Exercise materials:

#####

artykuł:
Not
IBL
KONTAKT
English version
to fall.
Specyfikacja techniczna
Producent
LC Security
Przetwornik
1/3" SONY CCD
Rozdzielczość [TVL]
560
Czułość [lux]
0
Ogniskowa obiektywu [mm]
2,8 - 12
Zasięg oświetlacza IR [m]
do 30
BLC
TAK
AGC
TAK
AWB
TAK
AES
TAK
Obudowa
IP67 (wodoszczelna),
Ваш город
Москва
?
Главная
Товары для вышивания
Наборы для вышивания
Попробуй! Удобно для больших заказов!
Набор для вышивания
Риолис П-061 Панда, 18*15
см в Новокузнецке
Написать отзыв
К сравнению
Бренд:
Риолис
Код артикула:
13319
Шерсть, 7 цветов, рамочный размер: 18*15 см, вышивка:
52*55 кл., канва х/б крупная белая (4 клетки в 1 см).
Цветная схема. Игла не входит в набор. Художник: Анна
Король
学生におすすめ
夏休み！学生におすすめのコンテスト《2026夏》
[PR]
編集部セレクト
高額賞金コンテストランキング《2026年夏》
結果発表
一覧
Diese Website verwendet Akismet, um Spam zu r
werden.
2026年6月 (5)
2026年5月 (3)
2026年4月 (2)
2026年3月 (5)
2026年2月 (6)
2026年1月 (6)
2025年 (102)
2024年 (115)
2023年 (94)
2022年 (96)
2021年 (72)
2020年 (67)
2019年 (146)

#####

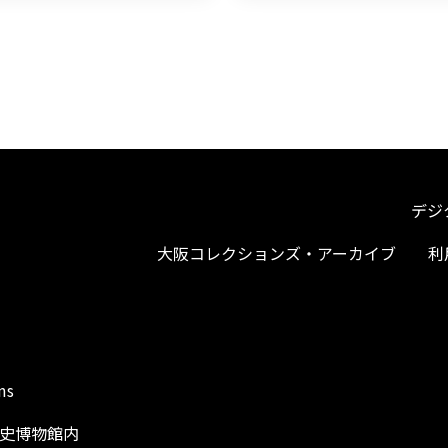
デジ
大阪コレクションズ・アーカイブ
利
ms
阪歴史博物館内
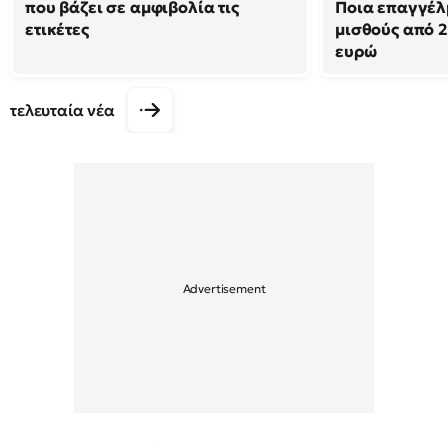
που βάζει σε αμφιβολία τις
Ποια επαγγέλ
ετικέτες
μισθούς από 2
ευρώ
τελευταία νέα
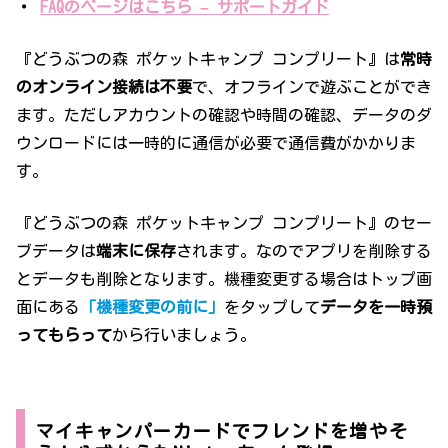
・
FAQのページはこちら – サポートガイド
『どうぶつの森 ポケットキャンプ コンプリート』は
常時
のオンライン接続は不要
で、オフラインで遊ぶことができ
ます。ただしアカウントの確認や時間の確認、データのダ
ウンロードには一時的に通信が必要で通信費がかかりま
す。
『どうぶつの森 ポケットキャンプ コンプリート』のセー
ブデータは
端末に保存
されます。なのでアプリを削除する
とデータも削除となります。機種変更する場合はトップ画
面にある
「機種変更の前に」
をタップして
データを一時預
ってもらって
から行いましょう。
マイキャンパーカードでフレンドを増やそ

#####

Your assignment:
Rewrite the entries from the line containing "που βάζει σε αμφιβολία τις" through the line containing "マイキャンパーカードでフレンドを増やそ", replacing "通信費" with "通信料" and leaving everything else unchanged, and omit the pictures.

Task solution:
που βάζει σε αμφιβολία τις
Ποια επαγγέλ
ετικέτες
μισθούς από 2
ευρώ
τελευταία νέα
・
FAQのページはこちら – サポートガイド
『どうぶつの森 ポケットキャンプ コンプリート』は
常時
のオンライン接続は不要
で、オフラインで遊ぶことができ
ます。ただしアカウントの確認や時間の確認、データのダ
ウンロードには一時的に通信が必要で通信料がかかりま
す。
『どうぶつの森 ポケットキャンプ コンプリート』のセー
ブデータは
端末に保存
されます。なのでアプリを削除する
とデータも削除となります。機種変更する場合はトップ画
面にある
「機種変更の前に」
をタップして
データを一時預
ってもらって
から行いましょう。
マイキャンパーカードでフレンドを増やそ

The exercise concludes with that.